# SOURCE TEXT
◇ ◇ ◇ ◇ ◇
After an experience of nearly thirteen years of close contact
with Egyptian Moslems, I have no hesitation in saying that,
as to the bulk of the population of Egypt, their real religion
is Sufism, as represented by the dhikr. They know practically
nothing of the philosophic Mysticism of their books, but through
tradition they know something of the spiritual achievement of
their saints; and in the dhikr they attempt to realize the
ultimate experience of the Sufi saint by a physically induced
ecstasy, ignoring the fact that these saints only reached their
experiences by a long and painful road.
(Swan, "The Dhikr", The Muslim World, Vol. 2, p.381).
The Qur'an commends the remembrance of Allah in these words:
Wa aqimis-salaah ... wa lathikrullaahi akbar - "and establish
prayer ... and the remembrance of Allah, which is greater" (Surah 29.45).
Orthodox Muslims take this verse simply to mean that prayyer without
a consciousness of Allah has a very limited value. Sufis interpret
it to mean that the practice of dhikr through repetitions of
Allah's name and attributes is greater than the formal acts of the
prescribed salaah, the basic Islamic form of worship.
According to some this means the mentioning, or the remembering
of God constitutes the quintessence of prayer; according to
others it indicates the excellence of invocation as compared
with prayer. (Burckhardt, An Introduction to Sufi Doctrine, p.101).
A dhikr ceremony is something to behold, though Christian observers
can be excused if they become bored after a while with a monotonous
repetition of religious cliches, e.g. la ilaha illullah -
"there is no God but Allah", which supposedly bring the devotee into
the realm of God and a conscious awareness of his presence simply
because they result in a trance-like state. In all religions there
are those who seek, through various means, to enter into such trances
and these means are all very similar to one another. The end result
seems to be a self-induced, hypnotic state rather thhan a God-ordained
experience.
5. How Sufism Relates to the Quran and Hadith.
If Sufism is a later development within Islam, how does it reconcile
itself with original Islam, the religion of Muhammad as set forth in
the Qur'an and Hadith? The Sufi answer is that this original Islam
has the germs of Sufism and that both the Qur'an and Hadith contain
numerous passages indicating the deeper nature of true Islam, that
which later blossomed out into its great mystical movement.
Expressions such as these in the Qur'an are produced by Sufis as
proof that Islam is, at heart, a spiritual religion: "To God
belong the East and the West: whithersoever ye turn, there is
the Presence of God. For God is All-Pervading, All-Knowing"
◇ ◇ ◇ ◇ ◇
# GIVEN ENTRIES
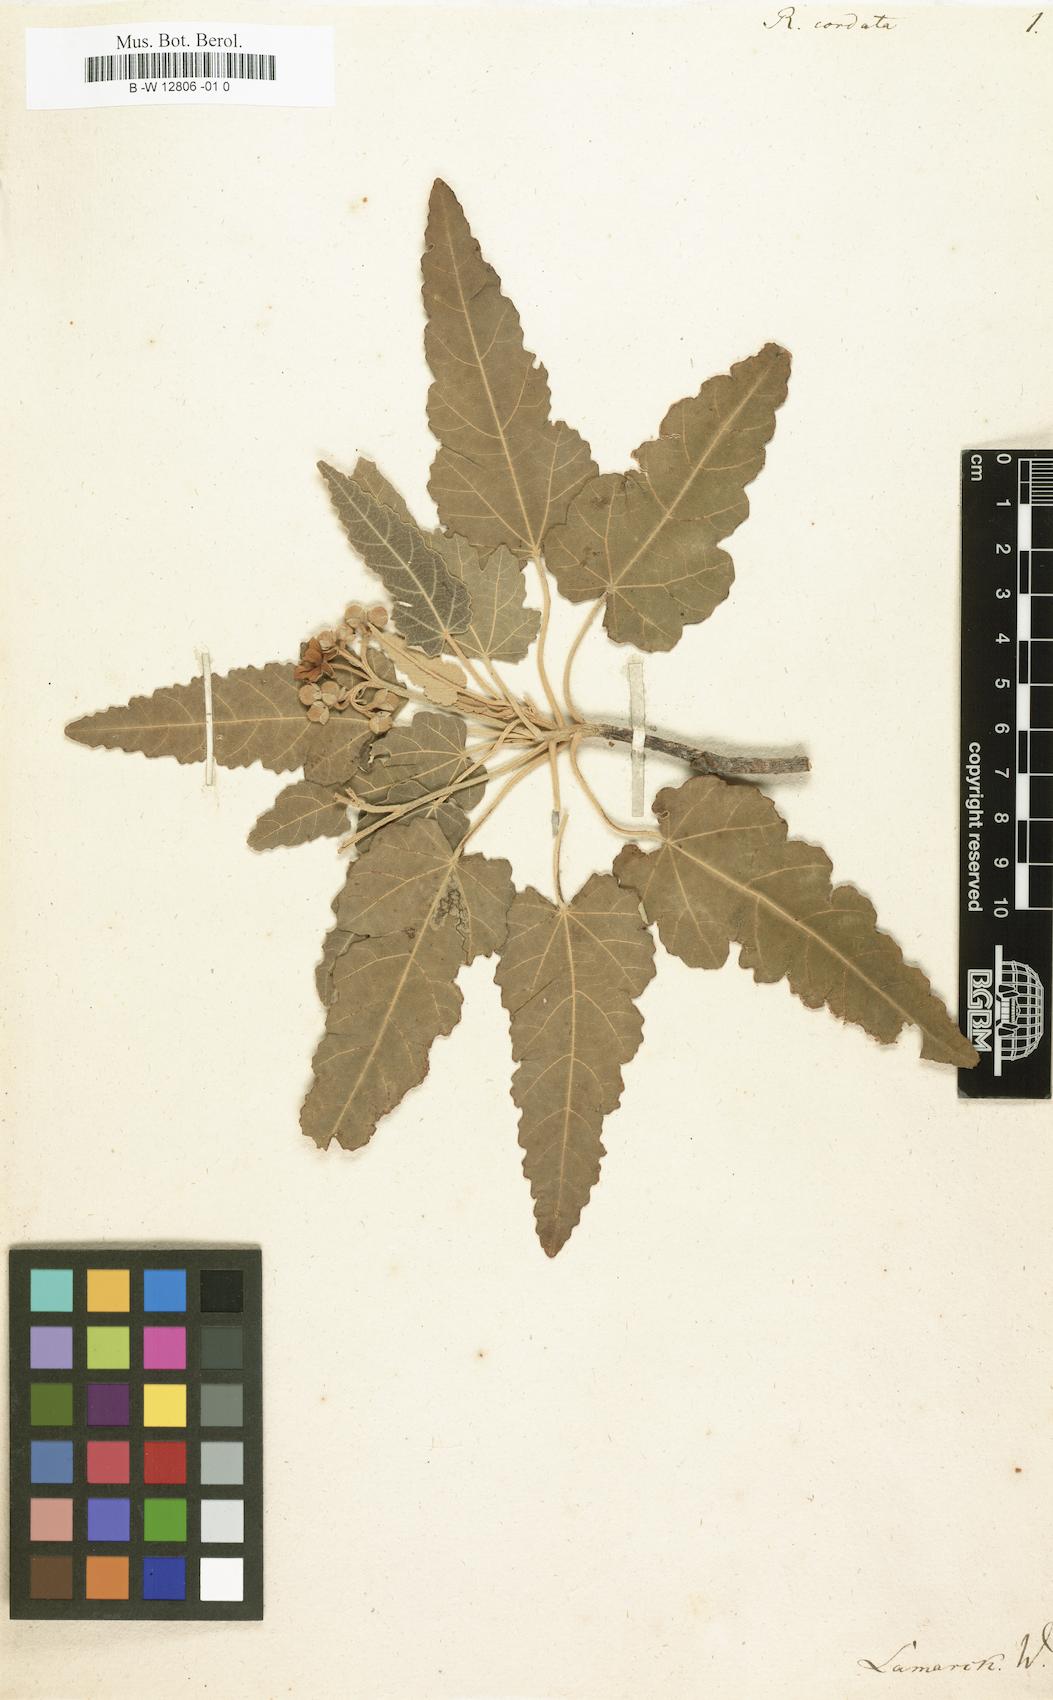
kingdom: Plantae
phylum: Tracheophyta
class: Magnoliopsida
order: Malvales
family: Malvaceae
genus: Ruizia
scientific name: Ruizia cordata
◇ ◇ ◇ ◇ ◇
# BRIEF A
Answer these from the text on Sufism and the dhikr:
(i) In the quotation from Swan, how many years of close contact with Egyptian Moslems are mentioned?
(ii) Which surah and verse of the Qur'an is cited for the remembrance of Allah?
(iii) What phrase is given as an example of the repetition in a dhikr ceremony, and how is it translated?
# BRIEF B
Write down the rows in Block 1 above line for line, keeping every word and mark as it stands, and leave the picture out.

# WRITTEN RESPONSE A
(i) Nearly thirteen years.
(ii) Surah 29.45.
(iii) La ilaha illullah, translated as "there is no God but Allah".

# WRITTEN RESPONSE B
kingdom: Plantae
phylum: Tracheophyta
class: Magnoliopsida
order: Malvales
family: Malvaceae
genus: Ruizia
scientific name: Ruizia cordata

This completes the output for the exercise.